Wypada się cieszyć, iż z czytelnictwem w Polsce jest tak źle, że literatura przebija się do mediów już tylko w towarzystwie celebrytów, drogich samochodów lub żenujących pyskówek. Bo gdyby nominowana do nagrody Angelusa „Siódemka” Ziemowita Szczerka dotarła do szerokich rzesz odbiorców, na zwykłym skandalu by się nie skończyło – w grę wchodziłyby nawet wielotysięczne demonstracje gniewnych, młodych narodowców zamawiających w chwilach zapomnienia po pięć piw na raz.
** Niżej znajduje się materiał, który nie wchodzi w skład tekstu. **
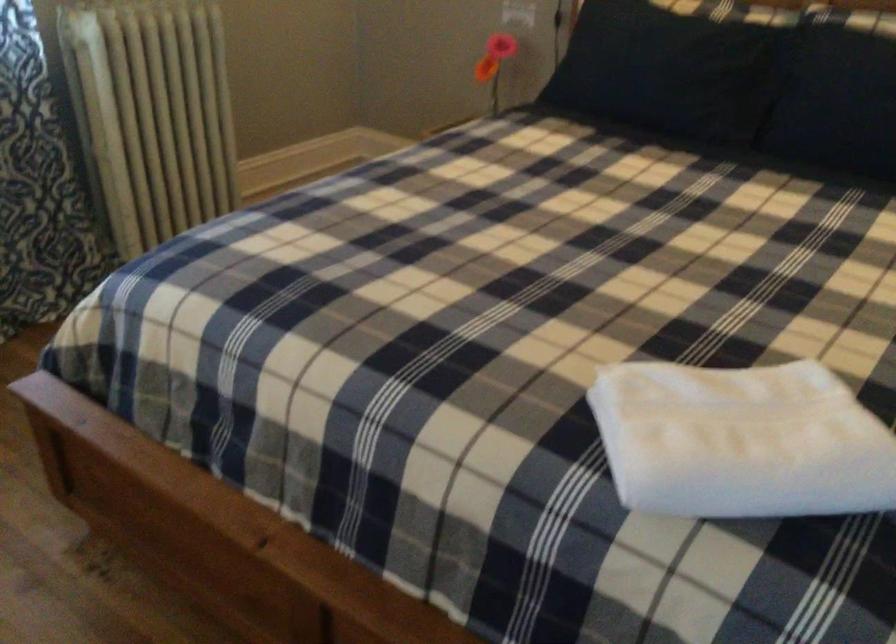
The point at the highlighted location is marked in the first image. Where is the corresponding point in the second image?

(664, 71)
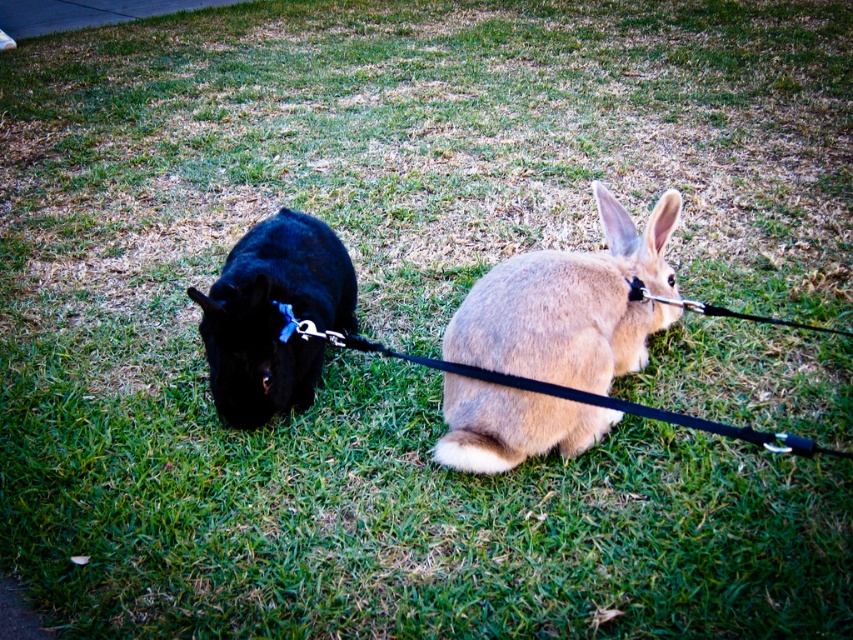
You are a dog owner trying to retrieve your dog from the scene. The dog is wearing a blue fabric neckband at center. There is also a fuzzy beige rabbit at center nearby. Which direction should you approach from to avoid startling the rabbit?

You should approach from behind the fuzzy beige rabbit at center because it is in front of the blue fabric neckband at center, meaning the dog is behind the rabbit. This way, you can reach the dog without alarming the rabbit.

You are a dog owner trying to decide if your dog can comfortably walk beside the fuzzy beige rabbit at center without the blue fabric neckband at center getting tangled. Based on their sizes, can they walk side by side?

The fuzzy beige rabbit at center might be wider than the blue fabric neckband at center, so there is a possibility of the neckband being wider than the rabbit. However, since the rabbit is wider, they can likely walk side by side without the blue fabric neckband at center causing tangling, provided there is enough space between them.

You are standing in the grassy area where the black dog and light brown rabbit are. You notice two points marked in the scene. The first point is at coordinates point (584, 276) and the second is at point (291, 288). If you want to reach the point that is closer to you first, which coordinate should you head towards?

You should head towards point (584, 276) because it is closer to the viewer than point (291, 288) according to the description.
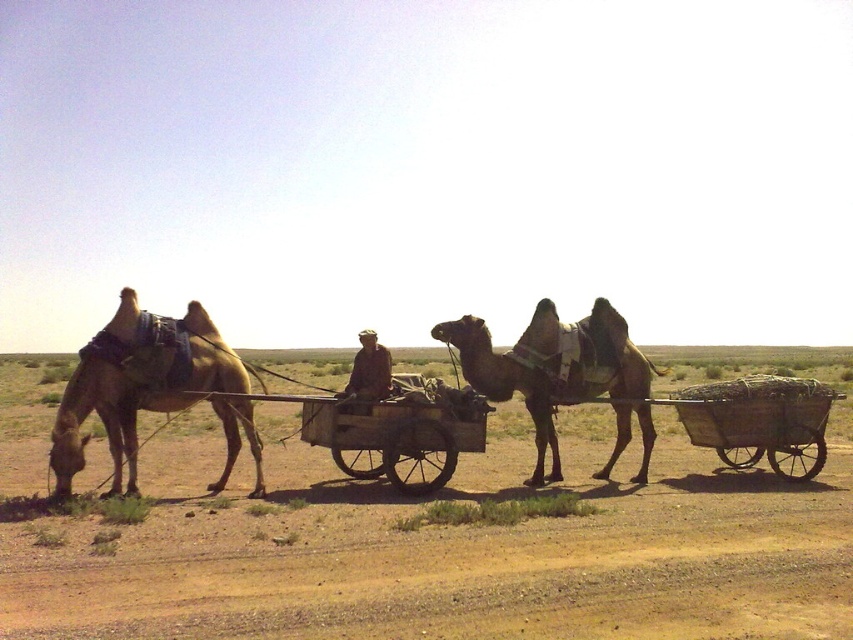
Is point (477, 600) behind point (453, 460)?

No.

Is brown sandy dirt at center closer to camera compared to wooden cart at center?

Yes, brown sandy dirt at center is in front of wooden cart at center.

I want to click on brown sandy dirt at center, so click(x=430, y=544).

At what (x,y) coordinates should I click in order to perform the action: click on brown sandy dirt at center. Please return your answer as a coordinate pair (x, y). The width and height of the screenshot is (853, 640). Looking at the image, I should click on (430, 544).

Does brown textured camel at center appear under brown fabric hat at center?

Actually, brown textured camel at center is above brown fabric hat at center.

Who is shorter, brown textured camel at center or brown fabric hat at center?

With less height is brown fabric hat at center.

Identify the location of brown textured camel at center. (561, 376).

Is brown textured camel at left thinner than brown textured camel at center?

Indeed, brown textured camel at left has a lesser width compared to brown textured camel at center.

Who is more forward, [202,356] or [556,451]?

Point [202,356] is in front.

I want to click on brown textured camel at left, so click(138, 384).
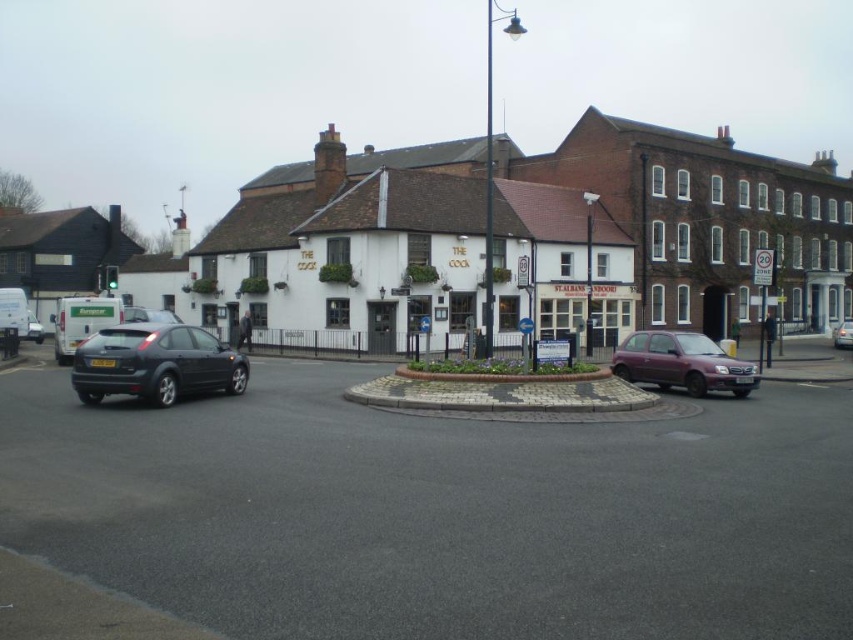
Is matte black hatchback at left wider than silver metallic car at center?

Incorrect, matte black hatchback at left's width does not surpass silver metallic car at center's.

Is matte black hatchback at left taller than silver metallic car at center?

No, matte black hatchback at left is not taller than silver metallic car at center.

The image size is (853, 640). I want to click on matte black hatchback at left, so click(155, 364).

Find the location of `matte black hatchback at left`. matte black hatchback at left is located at coordinates (155, 364).

Can you confirm if black asphalt at center is smaller than matte black hatchback at left?

No.

Who is more distant from viewer, (466, 516) or (99, 376)?

The point (99, 376) is behind.

Locate an element on the screen. black asphalt at center is located at coordinates (440, 512).

Can you confirm if silver metallic car at center is bigger than matte black car at left?

Correct, silver metallic car at center is larger in size than matte black car at left.

Can you confirm if silver metallic car at center is smaller than matte black car at left?

Incorrect, silver metallic car at center is not smaller in size than matte black car at left.

What do you see at coordinates (842, 333) in the screenshot? This screenshot has width=853, height=640. I see `silver metallic car at center` at bounding box center [842, 333].

Find the location of a particular element. silver metallic car at center is located at coordinates tap(842, 333).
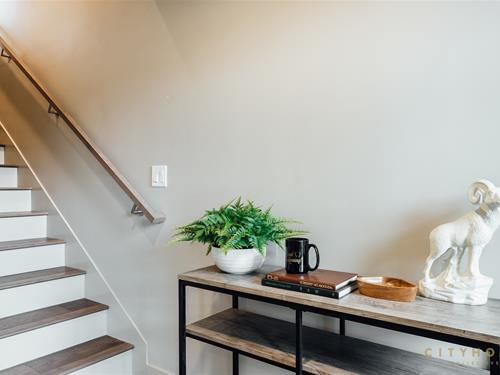
Image resolution: width=500 pixels, height=375 pixels. I want to click on stairs, so click(x=90, y=276), click(x=30, y=172), click(x=12, y=147).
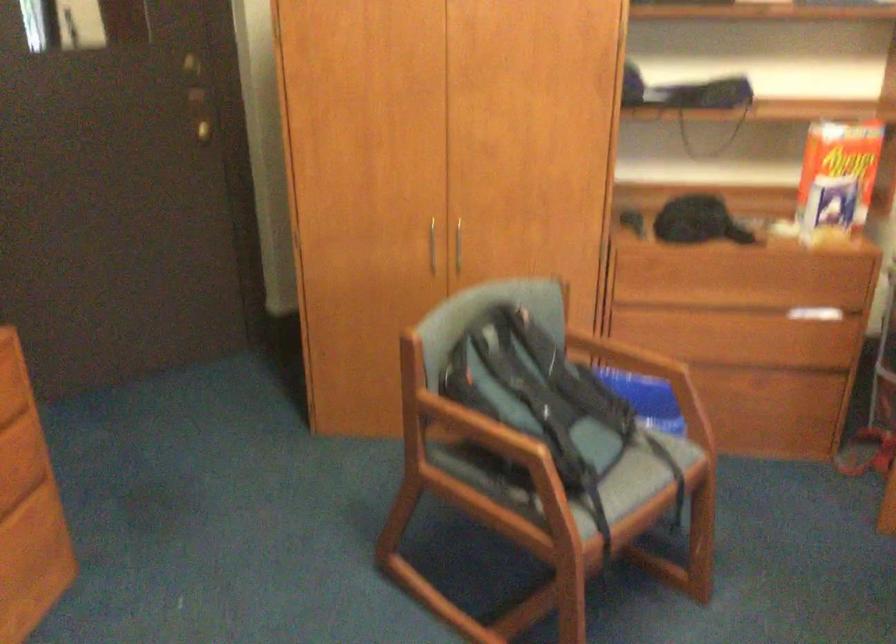
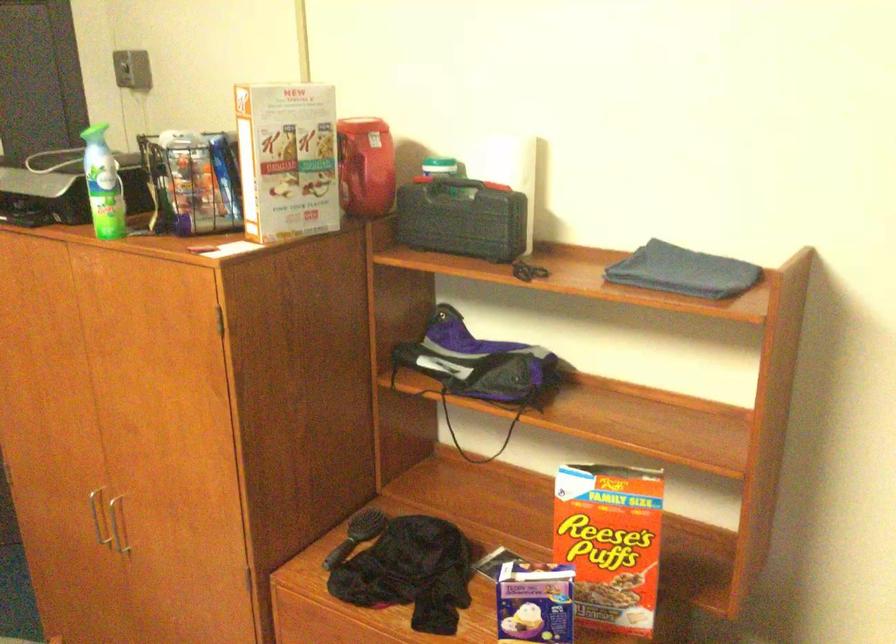
Which direction would the cameraman need to move to produce the second image?

The movement direction of the cameraman is right, forward.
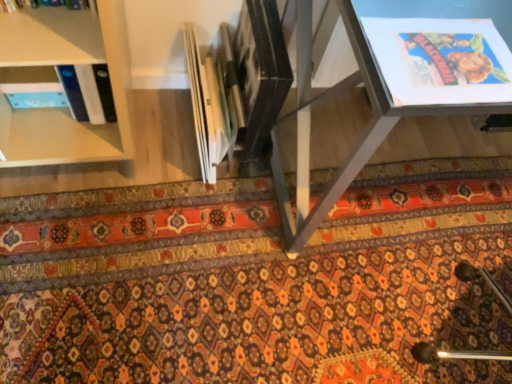
Question: Could carpeted mat at center be considered to be inside metallic gray table at center?

Choices:
 (A) yes
 (B) no

Answer: (B)

Question: From the image's perspective, is metallic gray table at center below carpeted mat at center?

Choices:
 (A) yes
 (B) no

Answer: (B)

Question: Is metallic gray table at center wider than carpeted mat at center?

Choices:
 (A) no
 (B) yes

Answer: (A)

Question: From the image's perspective, does metallic gray table at center appear higher than carpeted mat at center?

Choices:
 (A) no
 (B) yes

Answer: (B)

Question: Is metallic gray table at center far away from carpeted mat at center?

Choices:
 (A) yes
 (B) no

Answer: (B)

Question: From a real-world perspective, is metallic gray table at center on carpeted mat at center?

Choices:
 (A) no
 (B) yes

Answer: (B)

Question: From the image's perspective, does carpeted mat at center appear lower than metallic gray table at center?

Choices:
 (A) no
 (B) yes

Answer: (B)

Question: From the image's perspective, is carpeted mat at center on top of metallic gray table at center?

Choices:
 (A) yes
 (B) no

Answer: (B)

Question: Considering the relative sizes of carpeted mat at center and metallic gray table at center in the image provided, is carpeted mat at center thinner than metallic gray table at center?

Choices:
 (A) yes
 (B) no

Answer: (B)

Question: Is carpeted mat at center smaller than metallic gray table at center?

Choices:
 (A) yes
 (B) no

Answer: (A)

Question: Considering the relative positions of carpeted mat at center and metallic gray table at center in the image provided, is carpeted mat at center to the left of metallic gray table at center from the viewer's perspective?

Choices:
 (A) yes
 (B) no

Answer: (A)

Question: Does carpeted mat at center appear on the right side of metallic gray table at center?

Choices:
 (A) no
 (B) yes

Answer: (A)

Question: Is carpeted mat at center in front of or behind metallic gray table at center in the image?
Sytuacja wyjściowa jest prosta. Bohater „Siódemki” – jego imię brzmi Paweł, ale Szczerek celowo korzysta z oskarżycielskiej dla czytelnika narracji w drugiej osobie, przez co odbiorca wciąż ma wrażenie, iż to o nim mowa - zmierza „szos polskich królową” z Krakowa do Warszawy. Na „bardzo ważne spotkanie”, którego nie może przegapić. Jest 1 listopada, dogasa chyba najbardziej polskie ze świąt, bohatera trapi kac po imprezie halloweenowej, za wschodnią granicą „separatyści” rozdzierają Ukrainę, a na dalekiej północy, w Obwodzie Kaliningradzkim wojska rosyjskie organizują niezapowiedziane manewry. Jednak międzynarodowa sytuacja polityczna to tylko tło, bo na Siódemce czeka na Pawła cała masa komplikacji. A ich początkiem będzie spotkanie z prawdziwym wiedźminem częstującym wiedźmińskimi eliksirami.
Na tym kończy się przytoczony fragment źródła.